• **Exercise goal**
Copy out the lines of the material below word for word, omitting the pictures.

• **Stored items**
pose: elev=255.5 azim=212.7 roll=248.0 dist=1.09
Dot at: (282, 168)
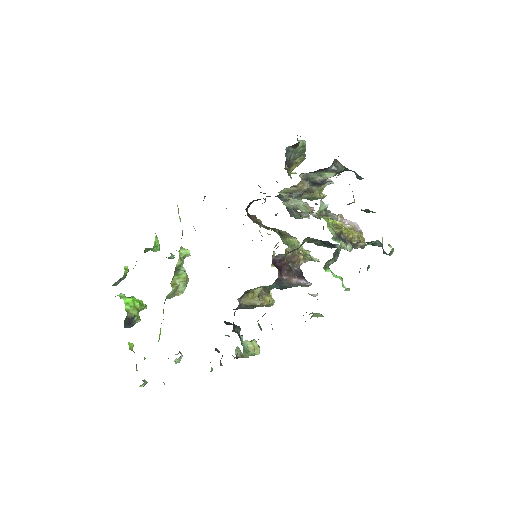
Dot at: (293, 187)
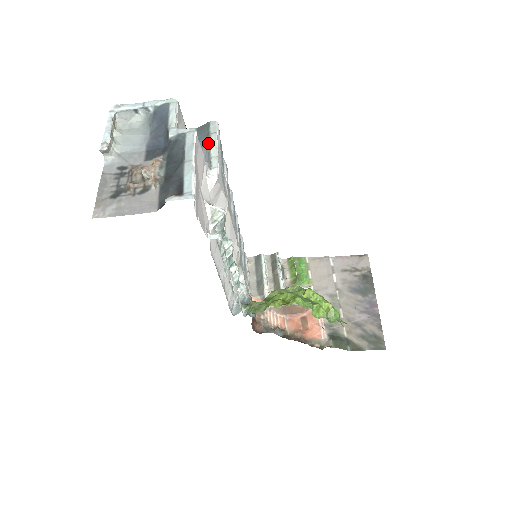
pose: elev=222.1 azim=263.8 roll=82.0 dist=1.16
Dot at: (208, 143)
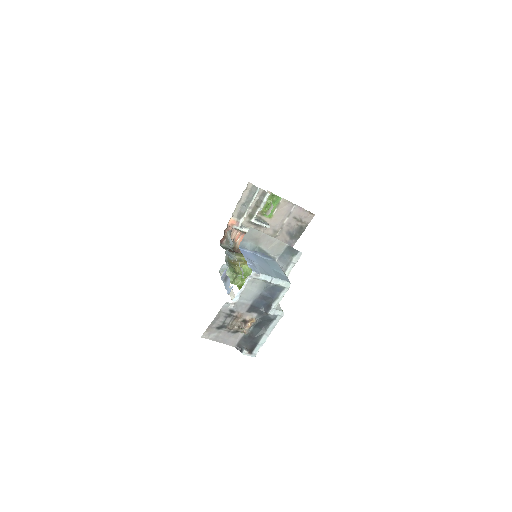
Dot at: (286, 267)
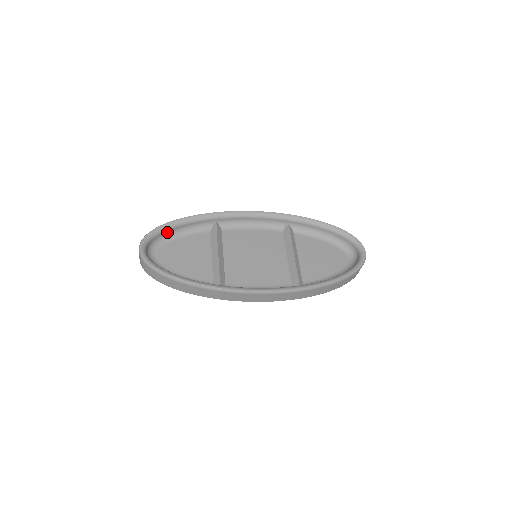
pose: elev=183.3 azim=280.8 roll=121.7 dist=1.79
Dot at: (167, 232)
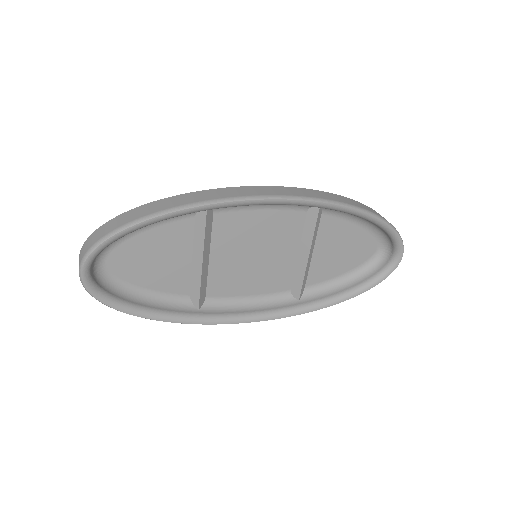
Dot at: occluded
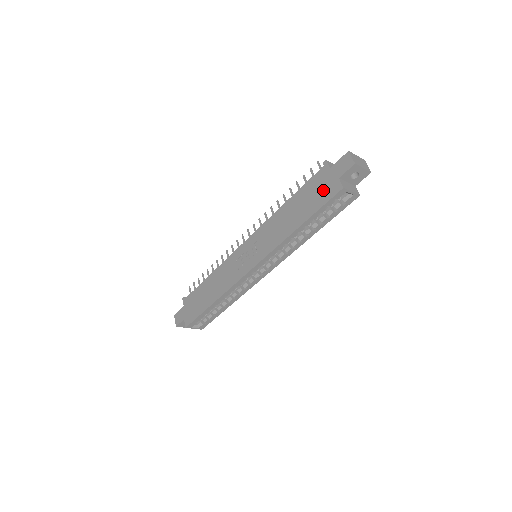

• **Answer in full**
pose: elev=255.5 azim=212.7 roll=248.0 dist=1.09
Dot at: (282, 168)
Dot at: (293, 187)
pose: elev=222.1 azim=263.8 roll=82.0 dist=1.16
Dot at: (208, 143)
Dot at: (286, 267)
pose: elev=183.3 azim=280.8 roll=121.7 dist=1.79
Dot at: (167, 232)
Dot at: occluded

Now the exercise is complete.